Dataset entries.

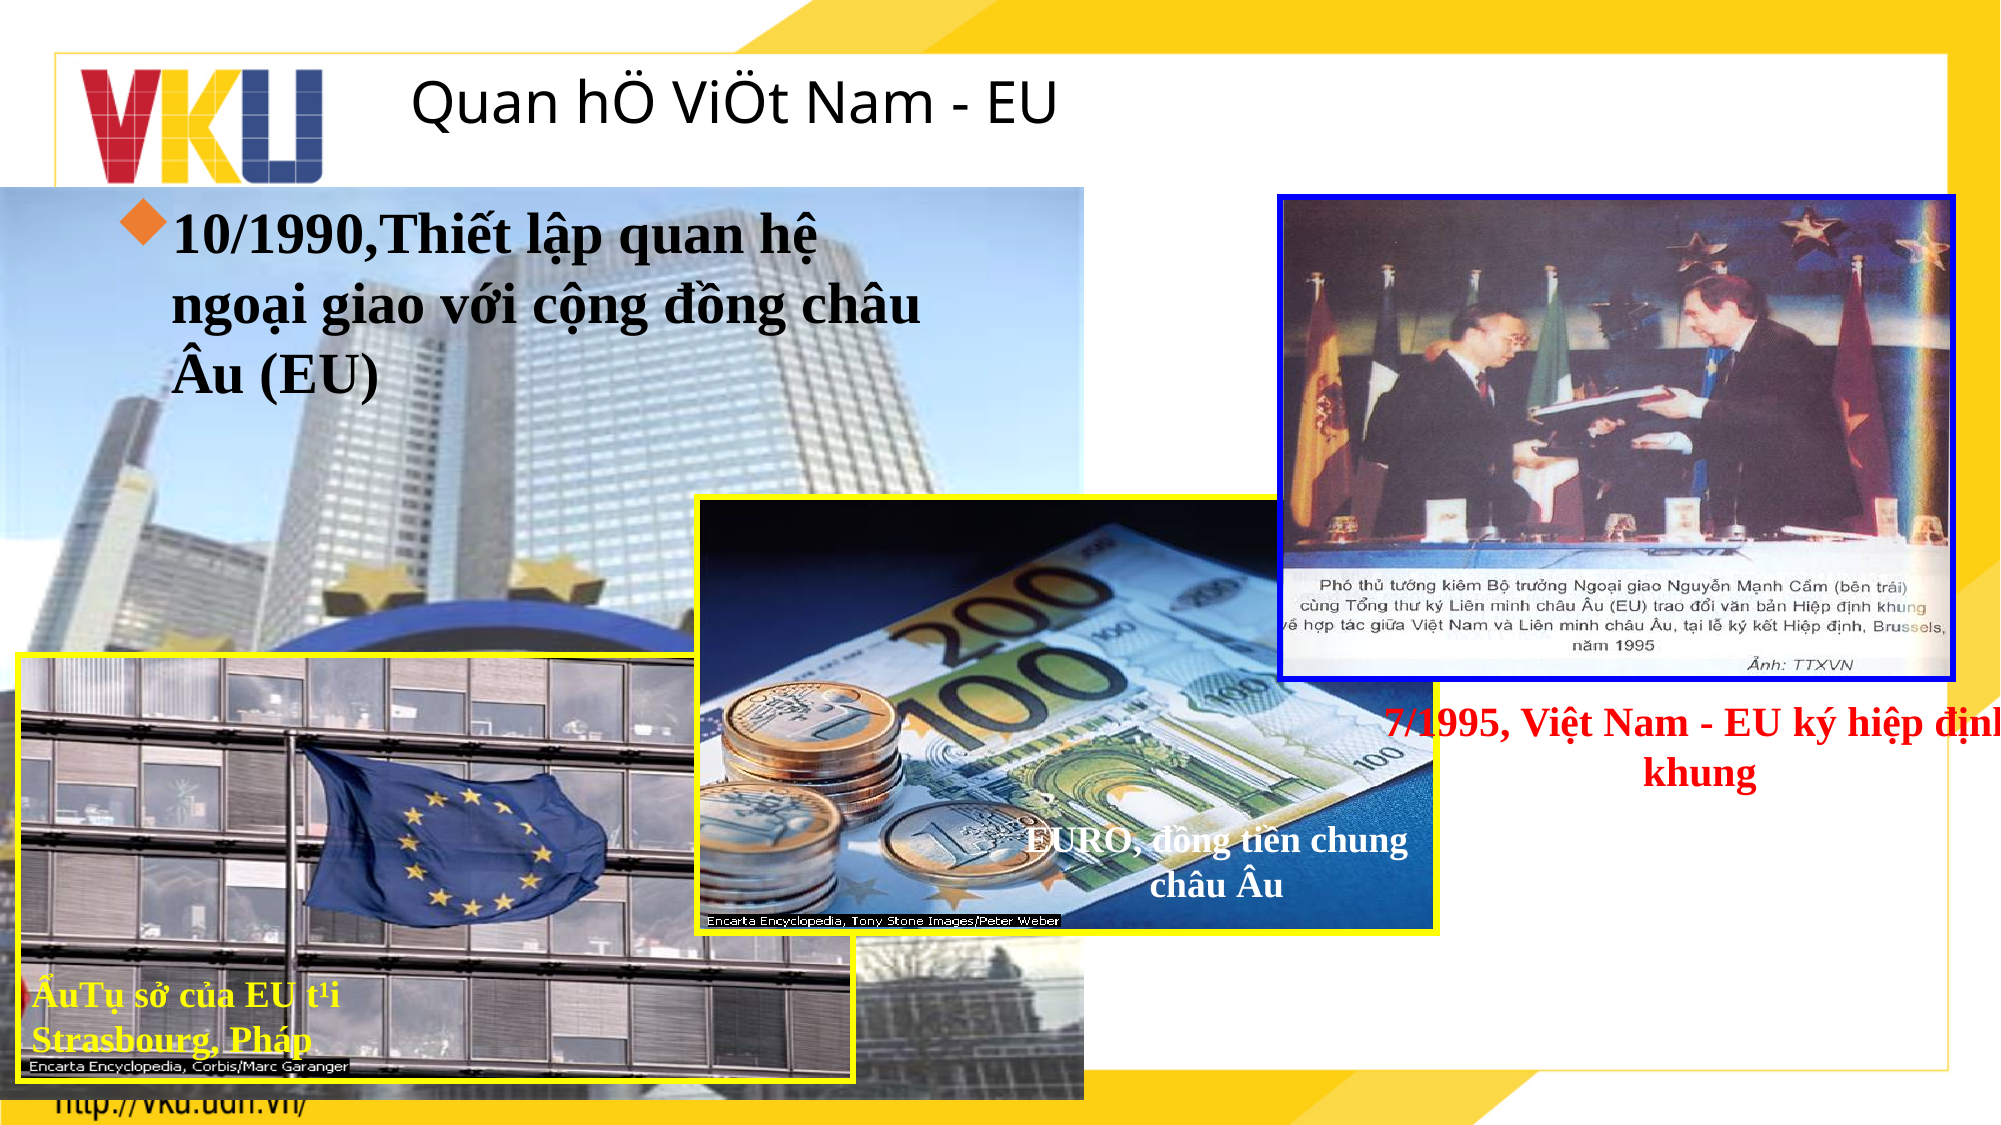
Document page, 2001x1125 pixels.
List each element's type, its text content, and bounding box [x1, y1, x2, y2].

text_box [16, 658, 850, 1079]
title Quan hÖ ViÖt Nam - EU [395, 61, 1682, 149]
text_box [699, 499, 1434, 930]
text_box 7/1995, Việt Nam - EU ký hiệp định khung [1434, 687, 2000, 803]
picture [0, 0, 2001, 1125]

Work request. Reproduce the data above exactly, leaving out any picture in it.

Solved problem.
Document page, 2001x1125 pixels.
List each element's type, its text content, and bounding box [x1, y1, x2, y2].

text_box [16, 658, 850, 1079]
title Quan hÖ ViÖt Nam - EU [395, 61, 1682, 149]
text_box [699, 499, 1434, 930]
text_box 7/1995, Việt Nam - EU ký hiệp định khung [1434, 687, 2000, 803]
picture [0, 0, 2001, 1125]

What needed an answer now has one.